Trilogi Insiden: Fakta dari Sebuah Fiksi

“Ketika jurnalisme dibungkam, sastra harus bicara. Karena bila jurnalisme bicara dengan fakta, sastra bicara dengan kebenaran. Fakta-fakta bisa diembargo, dimanipulasi, atau ditutup dengan tinta hitam, tapi kebenaran muncul dengan sendirinya, seperti kenyataan. Jurnalisme terikat oleh seribu satu kendala, dari bisnis sampai politik, untuk menghadirkan dirinya, tapi kendala sastra hanyalah kejujurannya sendiri.”

Buku Trilogi Insiden sebenarnya merupakan tiga buah buku yang diterbitkan berbeda dan pada tahun yang berbeda pula, lantas digabungkan menjadi satu oleh Penerbit Bentang Pustaka pada tahun 2010. Ketiga buku yang digabung dalam Trilogi Insiden ini adalah Saksi Mata, Jazz, Parfum & Insiden, dan Ketika Jurnalisme dibungkan Sastra Harus Bicara.

Buku pertama, Saksi Mata adalah buku yang berisi kumpulan cerpen, terbit pada tahun 1994. Buku kedua yang berjudul Jazz, Parfum & Insiden merupakan sebuah novel –Seno Gumira Ajidarma (SGA) selaku pengarang menyebutnya dengan Roman Metropolitan– terbit pertama kali pada tahun 1996. Sedang buku ketiga, Ketika Jurnalisme Dibungkam, Sastra Harus Bicara merupakan buku yang berisi kumpulan esai, terbit pertama pada tahun 1997.

Pembungkaman Fakta?

Kesamaan latar belakang merupakan kata yang menurut saya pas untuk menggambarkan kenapa ketiga buku ini digabungkan, walaupun SGA sendiri dalam buku ini menentang korelasi antara karya sastra dengan latar belakang penulisannya.

“Saya termasuk orang yang setuju, kalau karya sastra memang tidak harus dihubung-hubungkan dengan latar belakang pembuatannya.
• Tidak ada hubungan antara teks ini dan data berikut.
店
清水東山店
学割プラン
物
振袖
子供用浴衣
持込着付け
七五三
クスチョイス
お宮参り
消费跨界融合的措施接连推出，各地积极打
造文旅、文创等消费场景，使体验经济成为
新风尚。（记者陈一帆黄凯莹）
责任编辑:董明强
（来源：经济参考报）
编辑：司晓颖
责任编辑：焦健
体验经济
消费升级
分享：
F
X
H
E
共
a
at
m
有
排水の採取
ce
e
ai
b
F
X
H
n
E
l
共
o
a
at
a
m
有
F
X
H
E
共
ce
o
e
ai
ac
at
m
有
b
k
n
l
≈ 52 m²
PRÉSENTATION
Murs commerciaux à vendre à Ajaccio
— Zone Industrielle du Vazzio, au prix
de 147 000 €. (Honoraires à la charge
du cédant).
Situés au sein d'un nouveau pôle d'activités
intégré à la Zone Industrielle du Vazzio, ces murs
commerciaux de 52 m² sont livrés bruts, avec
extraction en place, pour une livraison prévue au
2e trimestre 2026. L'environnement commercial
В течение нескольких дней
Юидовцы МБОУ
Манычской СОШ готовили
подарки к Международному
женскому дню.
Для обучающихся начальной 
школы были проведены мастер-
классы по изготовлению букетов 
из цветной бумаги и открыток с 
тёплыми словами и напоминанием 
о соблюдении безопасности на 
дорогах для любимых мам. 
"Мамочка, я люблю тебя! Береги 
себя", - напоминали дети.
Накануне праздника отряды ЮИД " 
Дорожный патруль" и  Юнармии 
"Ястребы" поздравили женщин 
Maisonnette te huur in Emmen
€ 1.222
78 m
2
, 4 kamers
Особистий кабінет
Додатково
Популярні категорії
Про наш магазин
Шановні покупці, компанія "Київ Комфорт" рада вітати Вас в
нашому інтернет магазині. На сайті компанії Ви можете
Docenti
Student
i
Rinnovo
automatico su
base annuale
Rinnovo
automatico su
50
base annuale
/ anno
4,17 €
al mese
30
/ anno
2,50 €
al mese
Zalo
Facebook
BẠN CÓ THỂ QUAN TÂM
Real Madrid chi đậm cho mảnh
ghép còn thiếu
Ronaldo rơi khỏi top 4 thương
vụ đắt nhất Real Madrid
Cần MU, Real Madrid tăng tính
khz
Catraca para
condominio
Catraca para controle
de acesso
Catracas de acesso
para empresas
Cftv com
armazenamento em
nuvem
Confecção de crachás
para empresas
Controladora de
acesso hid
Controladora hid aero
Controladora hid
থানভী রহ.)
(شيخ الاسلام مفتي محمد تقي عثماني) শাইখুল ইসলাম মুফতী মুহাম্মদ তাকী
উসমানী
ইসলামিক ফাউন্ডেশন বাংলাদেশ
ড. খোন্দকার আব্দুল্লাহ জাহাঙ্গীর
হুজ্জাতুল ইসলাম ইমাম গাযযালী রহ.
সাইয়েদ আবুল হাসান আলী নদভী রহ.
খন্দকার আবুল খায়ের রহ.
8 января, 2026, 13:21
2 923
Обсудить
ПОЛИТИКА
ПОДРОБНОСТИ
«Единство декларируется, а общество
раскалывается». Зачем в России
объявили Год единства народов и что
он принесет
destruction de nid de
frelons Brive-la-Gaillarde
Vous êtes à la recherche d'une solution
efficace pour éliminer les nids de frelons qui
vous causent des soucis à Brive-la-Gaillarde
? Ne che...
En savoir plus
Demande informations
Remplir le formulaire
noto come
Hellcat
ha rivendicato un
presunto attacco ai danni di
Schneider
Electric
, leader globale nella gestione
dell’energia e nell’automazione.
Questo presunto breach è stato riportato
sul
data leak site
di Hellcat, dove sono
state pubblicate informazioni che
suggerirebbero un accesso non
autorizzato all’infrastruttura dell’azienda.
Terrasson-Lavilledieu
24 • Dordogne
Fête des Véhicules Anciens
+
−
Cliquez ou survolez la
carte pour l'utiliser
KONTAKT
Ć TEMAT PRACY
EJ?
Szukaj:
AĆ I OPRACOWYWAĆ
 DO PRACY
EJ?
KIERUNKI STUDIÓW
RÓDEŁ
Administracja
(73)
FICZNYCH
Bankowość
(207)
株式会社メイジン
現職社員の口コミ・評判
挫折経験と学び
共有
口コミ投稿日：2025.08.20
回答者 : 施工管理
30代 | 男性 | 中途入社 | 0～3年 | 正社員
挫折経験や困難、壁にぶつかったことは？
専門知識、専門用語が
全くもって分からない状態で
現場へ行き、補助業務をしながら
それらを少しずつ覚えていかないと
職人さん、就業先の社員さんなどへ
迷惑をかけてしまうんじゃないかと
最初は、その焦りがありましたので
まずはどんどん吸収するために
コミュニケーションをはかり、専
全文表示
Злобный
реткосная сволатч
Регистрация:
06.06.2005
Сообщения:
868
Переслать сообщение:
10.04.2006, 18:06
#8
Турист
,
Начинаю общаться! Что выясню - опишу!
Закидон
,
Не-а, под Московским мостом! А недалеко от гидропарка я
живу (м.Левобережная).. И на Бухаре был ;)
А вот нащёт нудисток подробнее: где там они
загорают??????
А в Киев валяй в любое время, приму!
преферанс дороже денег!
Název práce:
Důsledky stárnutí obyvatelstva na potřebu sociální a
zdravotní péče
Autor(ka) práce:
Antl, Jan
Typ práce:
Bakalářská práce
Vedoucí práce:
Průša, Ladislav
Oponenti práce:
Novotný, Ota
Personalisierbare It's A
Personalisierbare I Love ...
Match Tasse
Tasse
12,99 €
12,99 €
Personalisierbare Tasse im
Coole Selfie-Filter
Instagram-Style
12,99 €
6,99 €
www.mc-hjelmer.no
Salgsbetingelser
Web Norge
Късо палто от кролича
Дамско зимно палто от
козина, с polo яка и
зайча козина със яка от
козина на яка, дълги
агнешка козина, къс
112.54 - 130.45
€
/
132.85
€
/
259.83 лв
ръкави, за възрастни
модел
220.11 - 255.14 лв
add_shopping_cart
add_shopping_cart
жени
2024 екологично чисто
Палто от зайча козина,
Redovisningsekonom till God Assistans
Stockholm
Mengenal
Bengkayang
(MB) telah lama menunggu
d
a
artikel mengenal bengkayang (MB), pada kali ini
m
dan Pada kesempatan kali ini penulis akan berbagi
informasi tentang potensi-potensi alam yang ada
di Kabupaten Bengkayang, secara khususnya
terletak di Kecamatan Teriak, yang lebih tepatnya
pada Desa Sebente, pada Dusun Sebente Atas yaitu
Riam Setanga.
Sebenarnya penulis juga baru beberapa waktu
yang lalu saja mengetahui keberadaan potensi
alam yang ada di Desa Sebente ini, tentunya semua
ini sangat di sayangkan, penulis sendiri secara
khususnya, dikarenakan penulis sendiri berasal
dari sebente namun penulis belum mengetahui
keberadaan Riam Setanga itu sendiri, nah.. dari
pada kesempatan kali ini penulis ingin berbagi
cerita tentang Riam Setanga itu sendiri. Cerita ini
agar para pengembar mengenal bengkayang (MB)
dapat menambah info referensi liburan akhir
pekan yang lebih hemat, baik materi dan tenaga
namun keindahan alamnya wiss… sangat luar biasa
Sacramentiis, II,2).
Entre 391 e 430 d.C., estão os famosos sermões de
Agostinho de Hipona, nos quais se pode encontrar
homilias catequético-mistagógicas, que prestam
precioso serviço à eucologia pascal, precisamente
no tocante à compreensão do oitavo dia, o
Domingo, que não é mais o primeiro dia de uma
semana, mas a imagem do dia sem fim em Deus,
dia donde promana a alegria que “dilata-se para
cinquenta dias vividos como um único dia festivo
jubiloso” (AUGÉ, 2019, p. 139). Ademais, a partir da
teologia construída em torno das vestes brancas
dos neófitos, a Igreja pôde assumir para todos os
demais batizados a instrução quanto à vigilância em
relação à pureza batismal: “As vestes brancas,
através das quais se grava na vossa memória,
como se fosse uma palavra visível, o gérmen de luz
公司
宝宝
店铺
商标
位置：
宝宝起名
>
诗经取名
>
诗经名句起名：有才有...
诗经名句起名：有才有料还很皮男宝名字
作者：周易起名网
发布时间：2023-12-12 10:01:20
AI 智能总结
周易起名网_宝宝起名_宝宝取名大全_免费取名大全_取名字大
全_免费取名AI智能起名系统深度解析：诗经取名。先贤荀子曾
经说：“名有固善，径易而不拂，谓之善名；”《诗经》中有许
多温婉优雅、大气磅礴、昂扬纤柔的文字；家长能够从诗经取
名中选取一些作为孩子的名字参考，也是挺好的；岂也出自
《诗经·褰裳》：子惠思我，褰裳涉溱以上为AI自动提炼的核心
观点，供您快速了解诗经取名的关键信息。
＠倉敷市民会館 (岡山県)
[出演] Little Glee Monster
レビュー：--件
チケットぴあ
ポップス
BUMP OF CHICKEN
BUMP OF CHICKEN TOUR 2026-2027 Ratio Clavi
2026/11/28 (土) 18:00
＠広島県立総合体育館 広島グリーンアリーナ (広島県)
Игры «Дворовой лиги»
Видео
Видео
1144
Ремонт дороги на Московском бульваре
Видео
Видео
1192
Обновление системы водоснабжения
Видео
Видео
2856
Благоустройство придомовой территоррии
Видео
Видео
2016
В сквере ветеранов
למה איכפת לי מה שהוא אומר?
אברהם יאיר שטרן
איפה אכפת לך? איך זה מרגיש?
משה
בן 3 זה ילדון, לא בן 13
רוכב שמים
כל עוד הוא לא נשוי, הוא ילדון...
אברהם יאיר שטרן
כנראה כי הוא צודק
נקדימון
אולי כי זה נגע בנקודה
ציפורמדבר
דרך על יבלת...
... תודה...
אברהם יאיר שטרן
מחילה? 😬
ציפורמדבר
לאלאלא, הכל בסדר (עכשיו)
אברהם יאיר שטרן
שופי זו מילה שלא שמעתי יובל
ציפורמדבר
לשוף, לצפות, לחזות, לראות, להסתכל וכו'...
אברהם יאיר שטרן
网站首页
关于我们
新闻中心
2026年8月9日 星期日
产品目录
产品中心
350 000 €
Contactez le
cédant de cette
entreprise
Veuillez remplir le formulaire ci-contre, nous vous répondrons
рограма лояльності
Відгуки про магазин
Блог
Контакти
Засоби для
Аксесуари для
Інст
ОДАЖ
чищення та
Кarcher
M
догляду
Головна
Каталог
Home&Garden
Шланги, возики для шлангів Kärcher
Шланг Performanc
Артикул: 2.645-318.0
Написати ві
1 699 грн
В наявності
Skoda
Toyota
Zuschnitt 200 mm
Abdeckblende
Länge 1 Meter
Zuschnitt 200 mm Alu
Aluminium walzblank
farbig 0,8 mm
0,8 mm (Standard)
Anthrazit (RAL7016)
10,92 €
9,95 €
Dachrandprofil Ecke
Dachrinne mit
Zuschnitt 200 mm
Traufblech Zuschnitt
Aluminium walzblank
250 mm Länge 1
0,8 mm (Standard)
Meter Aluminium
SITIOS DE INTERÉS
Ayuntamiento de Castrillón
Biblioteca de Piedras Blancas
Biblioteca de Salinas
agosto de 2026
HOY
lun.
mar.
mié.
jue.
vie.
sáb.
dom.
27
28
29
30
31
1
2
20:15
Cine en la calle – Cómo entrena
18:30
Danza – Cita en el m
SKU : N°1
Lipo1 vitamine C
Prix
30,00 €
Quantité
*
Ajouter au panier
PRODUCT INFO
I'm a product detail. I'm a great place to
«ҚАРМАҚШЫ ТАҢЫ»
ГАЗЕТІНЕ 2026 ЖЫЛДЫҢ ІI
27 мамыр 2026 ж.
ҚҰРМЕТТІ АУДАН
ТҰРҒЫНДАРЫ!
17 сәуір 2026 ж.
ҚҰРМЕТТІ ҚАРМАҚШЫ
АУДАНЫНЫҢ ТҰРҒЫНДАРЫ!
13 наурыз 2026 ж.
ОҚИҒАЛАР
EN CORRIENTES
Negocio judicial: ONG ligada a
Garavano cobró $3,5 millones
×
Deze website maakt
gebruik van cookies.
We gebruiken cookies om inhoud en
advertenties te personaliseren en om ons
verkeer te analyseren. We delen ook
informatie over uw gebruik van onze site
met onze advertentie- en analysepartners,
Pengalaman seorang penulis mungkin menarik sebagai gosip, tapi ia tidak perlu menjadi faktor yang ikut menentukan kualitas sebuah tulisan.”

(Trilogi Insiden:317).

Semua berawal ketika majalah Jakarta Jakarta (JJ) –majalah dimana SGA adalah pimpinan dari majalah tersebut dan turut membesarkannya sejak masih berbentuk embrio– nomor 282 yang tanggal terbitnya tercatat 23-29 November 1991. Pada edisi tersebut JJ memuat sebuah laporan bertajuk Dili: Heboh Video. Laporan dalam majalah JJ ini merupakan buntut dari sebuah insiden yang kelak dikenal sebagai Insiden Dili 12 November 1991. Berdasarkan keterangan para saksi mata yang dikumpulkan oleh majalah JJ, juga berdasarkan rekaman video yang sudah menyebar sampai luar negeri, insiden tersebut terlihat sadis dan tidak berperikemanusiaan. Dilakukan oleh kelompok militer tanpa tanda-tanda dan identitas jelas terhadap warga sipil Dili, Timor-Timur (Timor Leste sekarang), yang menurut buku ini tengah melakukan demonstrasi dan upacara tabur bunga di komplek pemakaman Santa Cruz.

Rupanya, isi berita yang jujur seperti dalam pemberitaan majalah JJ disesalkan oleh pihak manajemen penerbitan tempat majalah JJ bernaung terlebih oleh pihak militer karena dianggap telah mendiskreditkan lembaga mereka. Mereka menyebutnya terlalu vulgar, tapi SGA sendiri melakukan pembelaan atas pernyataan yang dianggap vulgar tersebut.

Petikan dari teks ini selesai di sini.